### EXERCISE
Copy the following text on Monarch versions and their data engines in full, with every word and punctuation mark unchanged.

### TEXT EXCERPT

□ □ □ □ □ □ □

Joe's absolutely right about the Office co-existence and the bitness - under the hood, Monarch v11 and below read and write data to Access formats using the JET engine up to v10 and the Access Database Engine in v11. As most Monarch work involves reading from or writing to Excel, it's pretty intimately tied in to Microsoft drivers, so think about the Office flavour on the desktop environment.
Monarch v12 and above uses local SQL - which is why you can have 512 fields not 256, why you can have 16 external lookups instead of 9. It's just local SQL so still capped at 2GB of total data size - if you are faced with bigger data, do get in touch as there are sometimes tricks that can help.
Just to add one word of caution about v10... Up to v11, models and projects were XML files. Monarch v10 uses a component from Microsoft - MSXML 4.0- to handle the parsing of these files. This component is the subject of a security advisory from Microsoft - so you might not want to, or might not be allowed by a responsible IT security department, to install it.

□ □ □ □ □ □ □

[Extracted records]

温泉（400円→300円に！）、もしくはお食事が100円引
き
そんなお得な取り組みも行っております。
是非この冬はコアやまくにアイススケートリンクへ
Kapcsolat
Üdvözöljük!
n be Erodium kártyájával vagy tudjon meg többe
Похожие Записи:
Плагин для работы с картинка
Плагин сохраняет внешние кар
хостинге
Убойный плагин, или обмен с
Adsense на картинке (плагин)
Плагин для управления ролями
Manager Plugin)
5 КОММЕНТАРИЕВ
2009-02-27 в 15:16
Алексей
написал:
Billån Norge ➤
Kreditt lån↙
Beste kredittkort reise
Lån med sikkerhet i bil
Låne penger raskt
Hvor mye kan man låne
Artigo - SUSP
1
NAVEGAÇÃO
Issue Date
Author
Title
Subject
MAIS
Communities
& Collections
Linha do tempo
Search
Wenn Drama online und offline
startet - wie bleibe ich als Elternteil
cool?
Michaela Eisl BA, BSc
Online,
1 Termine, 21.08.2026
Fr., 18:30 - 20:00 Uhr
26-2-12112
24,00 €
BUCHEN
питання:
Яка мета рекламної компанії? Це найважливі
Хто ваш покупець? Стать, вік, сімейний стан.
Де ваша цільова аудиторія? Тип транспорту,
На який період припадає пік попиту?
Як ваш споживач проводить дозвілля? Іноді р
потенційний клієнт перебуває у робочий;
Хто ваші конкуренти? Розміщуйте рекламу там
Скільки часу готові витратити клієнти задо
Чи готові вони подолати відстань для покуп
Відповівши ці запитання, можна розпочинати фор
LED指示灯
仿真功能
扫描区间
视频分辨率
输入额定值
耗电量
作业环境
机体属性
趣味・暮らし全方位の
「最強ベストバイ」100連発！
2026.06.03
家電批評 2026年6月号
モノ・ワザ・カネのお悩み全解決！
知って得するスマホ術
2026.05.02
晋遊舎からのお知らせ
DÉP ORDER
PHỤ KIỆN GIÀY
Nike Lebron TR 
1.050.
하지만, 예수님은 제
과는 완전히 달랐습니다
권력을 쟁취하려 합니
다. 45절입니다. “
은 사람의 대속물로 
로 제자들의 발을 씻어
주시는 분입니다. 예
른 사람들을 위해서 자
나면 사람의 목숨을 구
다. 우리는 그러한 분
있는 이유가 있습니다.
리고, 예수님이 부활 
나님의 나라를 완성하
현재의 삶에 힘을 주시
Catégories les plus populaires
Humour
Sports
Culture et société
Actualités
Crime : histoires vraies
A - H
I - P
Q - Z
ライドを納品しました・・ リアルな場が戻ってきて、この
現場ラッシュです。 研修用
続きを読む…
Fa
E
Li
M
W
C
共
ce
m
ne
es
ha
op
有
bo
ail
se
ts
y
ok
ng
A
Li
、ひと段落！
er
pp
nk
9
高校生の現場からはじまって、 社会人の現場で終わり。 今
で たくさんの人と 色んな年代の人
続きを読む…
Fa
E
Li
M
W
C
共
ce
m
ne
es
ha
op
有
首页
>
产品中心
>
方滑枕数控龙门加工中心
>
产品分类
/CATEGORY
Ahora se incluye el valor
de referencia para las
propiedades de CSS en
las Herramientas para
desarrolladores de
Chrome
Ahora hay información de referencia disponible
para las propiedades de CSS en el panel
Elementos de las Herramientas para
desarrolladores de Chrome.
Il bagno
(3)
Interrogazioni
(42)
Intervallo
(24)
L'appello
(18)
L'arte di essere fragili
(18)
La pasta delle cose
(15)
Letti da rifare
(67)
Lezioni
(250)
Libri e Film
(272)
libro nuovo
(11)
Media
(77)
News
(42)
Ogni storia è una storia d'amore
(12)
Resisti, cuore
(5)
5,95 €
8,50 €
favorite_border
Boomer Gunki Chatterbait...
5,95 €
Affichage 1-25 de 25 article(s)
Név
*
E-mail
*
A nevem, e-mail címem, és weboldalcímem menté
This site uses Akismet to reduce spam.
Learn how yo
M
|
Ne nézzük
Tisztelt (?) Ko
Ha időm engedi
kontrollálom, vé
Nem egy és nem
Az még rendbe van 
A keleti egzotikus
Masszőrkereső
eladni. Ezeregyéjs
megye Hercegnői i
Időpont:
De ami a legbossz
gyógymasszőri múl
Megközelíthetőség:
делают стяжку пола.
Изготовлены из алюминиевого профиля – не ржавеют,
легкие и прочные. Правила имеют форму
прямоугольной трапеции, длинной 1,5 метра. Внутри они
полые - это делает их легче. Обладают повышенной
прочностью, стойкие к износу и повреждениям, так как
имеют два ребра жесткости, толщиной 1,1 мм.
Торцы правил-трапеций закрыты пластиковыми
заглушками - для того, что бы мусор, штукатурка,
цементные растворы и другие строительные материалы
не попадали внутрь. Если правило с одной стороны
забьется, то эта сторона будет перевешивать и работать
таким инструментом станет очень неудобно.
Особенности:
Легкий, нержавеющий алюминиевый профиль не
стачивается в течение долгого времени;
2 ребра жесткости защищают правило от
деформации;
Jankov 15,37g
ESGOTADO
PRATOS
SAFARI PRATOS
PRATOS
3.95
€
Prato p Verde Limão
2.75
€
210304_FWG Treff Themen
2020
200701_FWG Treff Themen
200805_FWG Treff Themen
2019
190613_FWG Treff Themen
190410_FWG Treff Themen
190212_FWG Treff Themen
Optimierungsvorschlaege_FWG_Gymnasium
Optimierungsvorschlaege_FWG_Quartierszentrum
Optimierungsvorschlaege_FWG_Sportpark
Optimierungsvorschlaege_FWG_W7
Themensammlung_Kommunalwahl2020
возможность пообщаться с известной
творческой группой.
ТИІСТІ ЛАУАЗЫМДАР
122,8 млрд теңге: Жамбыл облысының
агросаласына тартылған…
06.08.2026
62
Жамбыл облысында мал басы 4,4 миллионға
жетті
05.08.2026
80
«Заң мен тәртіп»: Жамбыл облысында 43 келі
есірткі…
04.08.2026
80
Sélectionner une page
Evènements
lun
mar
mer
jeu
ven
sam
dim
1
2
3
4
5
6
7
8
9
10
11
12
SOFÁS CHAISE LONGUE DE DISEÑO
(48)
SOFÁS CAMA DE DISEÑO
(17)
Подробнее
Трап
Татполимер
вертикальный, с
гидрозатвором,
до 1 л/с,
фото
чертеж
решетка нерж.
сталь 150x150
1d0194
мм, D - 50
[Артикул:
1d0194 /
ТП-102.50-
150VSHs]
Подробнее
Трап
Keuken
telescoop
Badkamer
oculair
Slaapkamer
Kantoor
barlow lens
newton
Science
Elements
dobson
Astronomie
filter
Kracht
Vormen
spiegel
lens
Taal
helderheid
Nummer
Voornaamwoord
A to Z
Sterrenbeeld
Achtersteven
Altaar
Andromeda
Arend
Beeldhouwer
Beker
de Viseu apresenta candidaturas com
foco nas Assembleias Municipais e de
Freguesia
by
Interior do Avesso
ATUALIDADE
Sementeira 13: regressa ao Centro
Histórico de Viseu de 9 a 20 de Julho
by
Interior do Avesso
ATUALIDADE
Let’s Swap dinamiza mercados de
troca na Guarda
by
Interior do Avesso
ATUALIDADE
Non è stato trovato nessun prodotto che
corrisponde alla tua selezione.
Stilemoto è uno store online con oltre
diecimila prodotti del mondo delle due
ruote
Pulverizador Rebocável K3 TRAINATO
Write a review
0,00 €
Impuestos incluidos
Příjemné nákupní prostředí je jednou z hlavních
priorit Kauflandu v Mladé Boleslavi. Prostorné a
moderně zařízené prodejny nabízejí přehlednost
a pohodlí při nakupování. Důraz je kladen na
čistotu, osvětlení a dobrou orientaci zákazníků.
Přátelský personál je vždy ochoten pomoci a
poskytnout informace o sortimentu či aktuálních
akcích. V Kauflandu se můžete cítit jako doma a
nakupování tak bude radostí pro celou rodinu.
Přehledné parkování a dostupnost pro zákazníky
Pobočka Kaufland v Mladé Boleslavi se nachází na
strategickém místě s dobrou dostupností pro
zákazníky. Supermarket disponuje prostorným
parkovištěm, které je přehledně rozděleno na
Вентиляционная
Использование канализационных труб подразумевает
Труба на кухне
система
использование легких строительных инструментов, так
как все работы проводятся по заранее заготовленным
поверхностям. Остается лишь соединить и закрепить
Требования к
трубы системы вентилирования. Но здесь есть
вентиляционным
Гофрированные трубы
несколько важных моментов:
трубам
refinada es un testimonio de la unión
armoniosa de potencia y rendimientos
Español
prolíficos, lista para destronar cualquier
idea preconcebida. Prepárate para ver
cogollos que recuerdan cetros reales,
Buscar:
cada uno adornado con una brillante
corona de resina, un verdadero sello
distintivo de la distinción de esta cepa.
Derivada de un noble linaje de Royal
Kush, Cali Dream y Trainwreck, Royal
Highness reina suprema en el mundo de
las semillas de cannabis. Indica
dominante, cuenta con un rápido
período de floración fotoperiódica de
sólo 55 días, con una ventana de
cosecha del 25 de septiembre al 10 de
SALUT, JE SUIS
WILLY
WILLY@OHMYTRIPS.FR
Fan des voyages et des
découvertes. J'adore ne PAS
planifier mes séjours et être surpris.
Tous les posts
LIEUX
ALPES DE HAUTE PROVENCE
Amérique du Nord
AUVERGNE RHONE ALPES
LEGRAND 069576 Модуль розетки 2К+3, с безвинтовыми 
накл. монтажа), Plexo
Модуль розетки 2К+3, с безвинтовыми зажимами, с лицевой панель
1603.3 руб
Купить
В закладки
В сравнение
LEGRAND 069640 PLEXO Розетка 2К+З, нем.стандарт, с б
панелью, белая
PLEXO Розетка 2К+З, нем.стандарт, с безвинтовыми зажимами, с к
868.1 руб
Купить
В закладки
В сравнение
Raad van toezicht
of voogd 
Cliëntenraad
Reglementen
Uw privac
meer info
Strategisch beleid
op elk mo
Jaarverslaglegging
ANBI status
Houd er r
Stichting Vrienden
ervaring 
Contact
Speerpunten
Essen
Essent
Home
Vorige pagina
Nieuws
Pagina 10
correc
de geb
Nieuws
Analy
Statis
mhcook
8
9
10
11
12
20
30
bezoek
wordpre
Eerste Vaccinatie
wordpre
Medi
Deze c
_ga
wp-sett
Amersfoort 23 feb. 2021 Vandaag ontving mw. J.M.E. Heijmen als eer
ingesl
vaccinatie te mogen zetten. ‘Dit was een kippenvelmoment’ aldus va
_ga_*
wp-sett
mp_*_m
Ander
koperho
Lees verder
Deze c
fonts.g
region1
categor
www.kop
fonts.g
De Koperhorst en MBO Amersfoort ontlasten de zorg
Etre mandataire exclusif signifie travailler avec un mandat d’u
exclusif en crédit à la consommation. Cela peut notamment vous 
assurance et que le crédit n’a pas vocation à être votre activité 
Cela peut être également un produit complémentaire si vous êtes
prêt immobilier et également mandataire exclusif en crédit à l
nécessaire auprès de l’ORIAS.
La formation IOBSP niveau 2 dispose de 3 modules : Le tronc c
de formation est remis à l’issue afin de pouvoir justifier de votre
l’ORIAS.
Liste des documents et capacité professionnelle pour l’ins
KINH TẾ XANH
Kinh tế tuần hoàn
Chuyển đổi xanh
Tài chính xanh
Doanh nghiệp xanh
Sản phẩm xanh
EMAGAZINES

□ □ □ □ □ □ □

### REPLY TO THE EXERCISE
Joe's absolutely right about the Office co-existence and the bitness - under the hood, Monarch v11 and below read and write data to Access formats using the JET engine up to v10 and the Access Database Engine in v11. As most Monarch work involves reading from or writing to Excel, it's pretty intimately tied in to Microsoft drivers, so think about the Office flavour on the desktop environment.
Monarch v12 and above uses local SQL - which is why you can have 512 fields not 256, why you can have 16 external lookups instead of 9. It's just local SQL so still capped at 2GB of total data size - if you are faced with bigger data, do get in touch as there are sometimes tricks that can help.
Just to add one word of caution about v10... Up to v11, models and projects were XML files. Monarch v10 uses a component from Microsoft - MSXML 4.0- to handle the parsing of these files. This component is the subject of a security advisory from Microsoft - so you might not want to, or might not be allowed by a responsible IT security department, to install it.